**Instructions to follow:**
Every entry below must be repeated exactly; skip the pictures.
********************
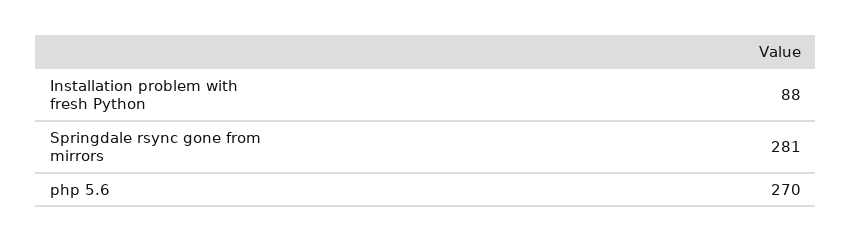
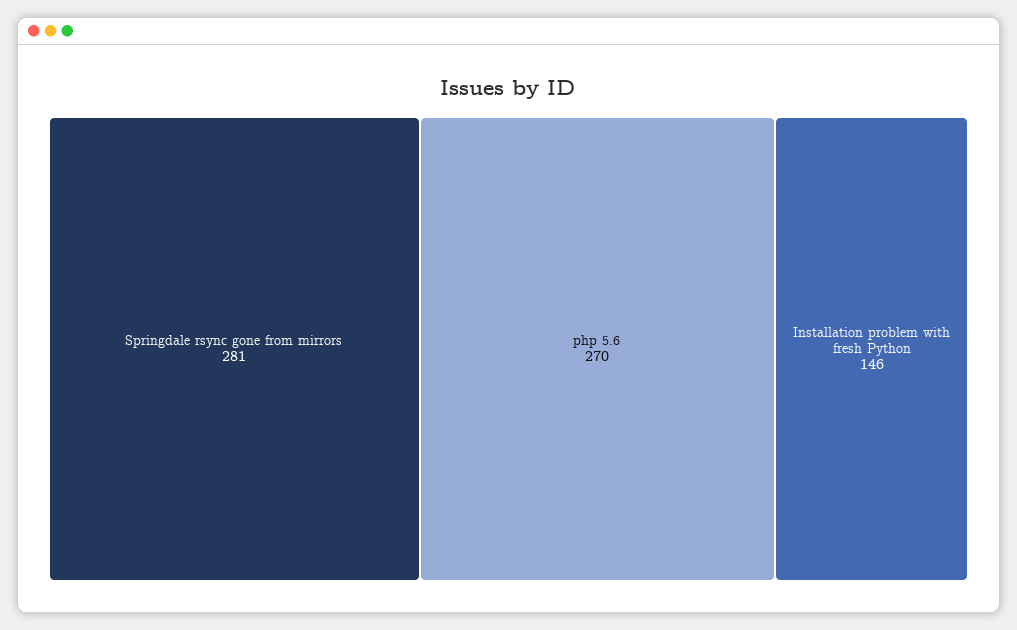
Installation problem with fresh Python: 88 -> 146

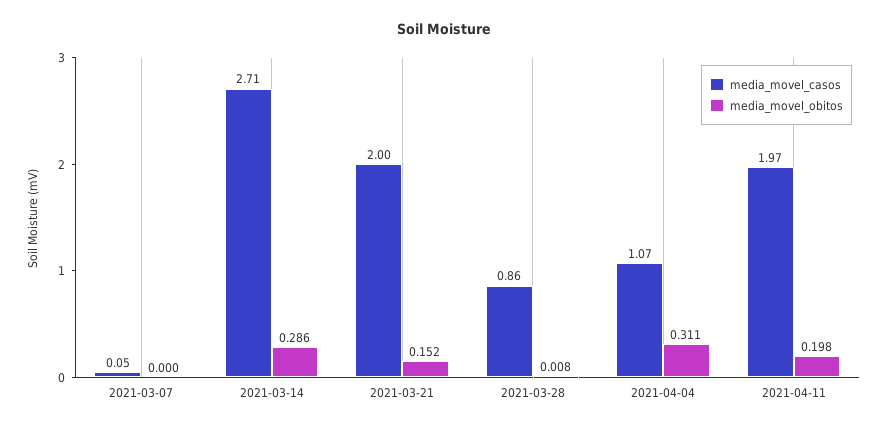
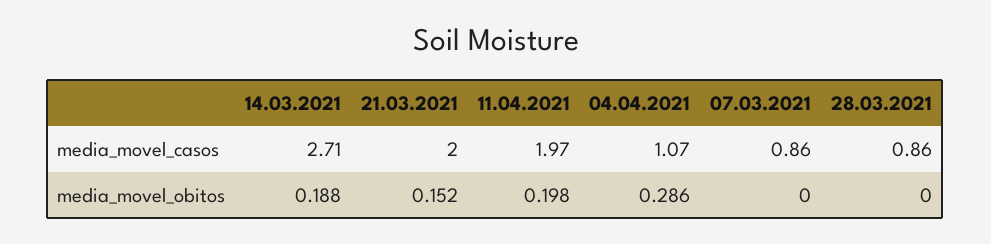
media_movel_casos, 2021-03-07: 0.05 -> 0.86
media_movel_obitos, 2021-03-14: 0.286 -> 0.188
media_movel_obitos, 2021-03-28: 0.008 -> 0
media_movel_obitos, 2021-04-04: 0.311 -> 0.286

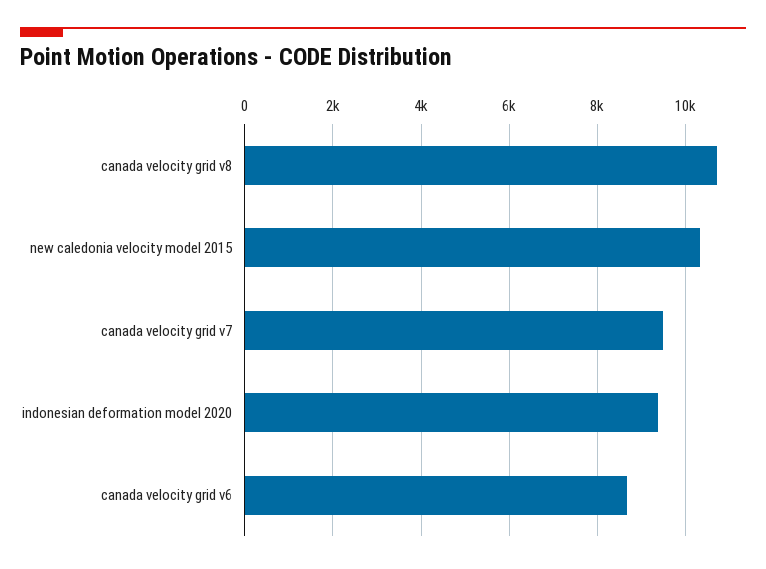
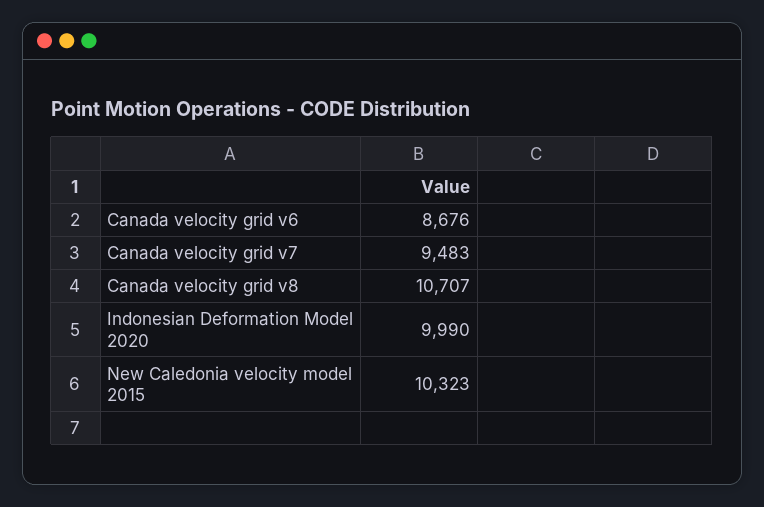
indonesian deformation model 2020: 9400 -> 9990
********************
**Output:**
Installation problem with fresh Python: 88 -> 146

media_movel_casos, 2021-03-07: 0.05 -> 0.86
media_movel_obitos, 2021-03-14: 0.286 -> 0.188
media_movel_obitos, 2021-03-28: 0.008 -> 0
media_movel_obitos, 2021-04-04: 0.311 -> 0.286

indonesian deformation model 2020: 9400 -> 9990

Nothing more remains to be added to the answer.